■ **WHAT YOU SHOULD DO**: Please give again, word for word, the lines that lie between the start of the listing below and the line with "reg [7:0] uio_in = 8'd0;", both included.

■ **TASK MATERIAL**:
::::::

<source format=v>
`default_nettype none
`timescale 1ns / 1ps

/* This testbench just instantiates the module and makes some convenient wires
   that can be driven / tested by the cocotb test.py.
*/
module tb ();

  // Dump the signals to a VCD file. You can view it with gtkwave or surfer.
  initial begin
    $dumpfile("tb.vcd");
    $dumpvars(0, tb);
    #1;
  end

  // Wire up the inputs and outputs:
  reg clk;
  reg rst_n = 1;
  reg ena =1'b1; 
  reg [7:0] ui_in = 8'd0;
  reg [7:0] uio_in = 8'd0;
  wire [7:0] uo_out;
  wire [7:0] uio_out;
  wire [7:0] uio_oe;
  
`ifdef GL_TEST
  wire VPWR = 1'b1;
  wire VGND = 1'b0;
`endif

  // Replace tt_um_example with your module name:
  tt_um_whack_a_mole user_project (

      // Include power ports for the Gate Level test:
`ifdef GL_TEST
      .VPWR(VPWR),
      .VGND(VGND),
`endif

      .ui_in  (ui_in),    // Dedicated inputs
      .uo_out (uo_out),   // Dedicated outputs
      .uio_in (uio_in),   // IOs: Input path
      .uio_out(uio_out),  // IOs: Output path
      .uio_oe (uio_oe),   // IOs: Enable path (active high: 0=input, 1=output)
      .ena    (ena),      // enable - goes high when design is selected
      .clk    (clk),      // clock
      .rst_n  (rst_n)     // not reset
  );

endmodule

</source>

::::::

■ **SOLUTION TO THE EXERCISE**:
<source format=v>
`default_nettype none
`timescale 1ns / 1ps

/* This testbench just instantiates the module and makes some convenient wires
   that can be driven / tested by the cocotb test.py.
*/
module tb ();

  // Dump the signals to a VCD file. You can view it with gtkwave or surfer.
  initial begin
    $dumpfile("tb.vcd");
    $dumpvars(0, tb);
    #1;
  end

  // Wire up the inputs and outputs:
  reg clk;
  reg rst_n = 1;
  reg ena =1'b1; 
  reg [7:0] ui_in = 8'd0;
  reg [7:0] uio_in = 8'd0;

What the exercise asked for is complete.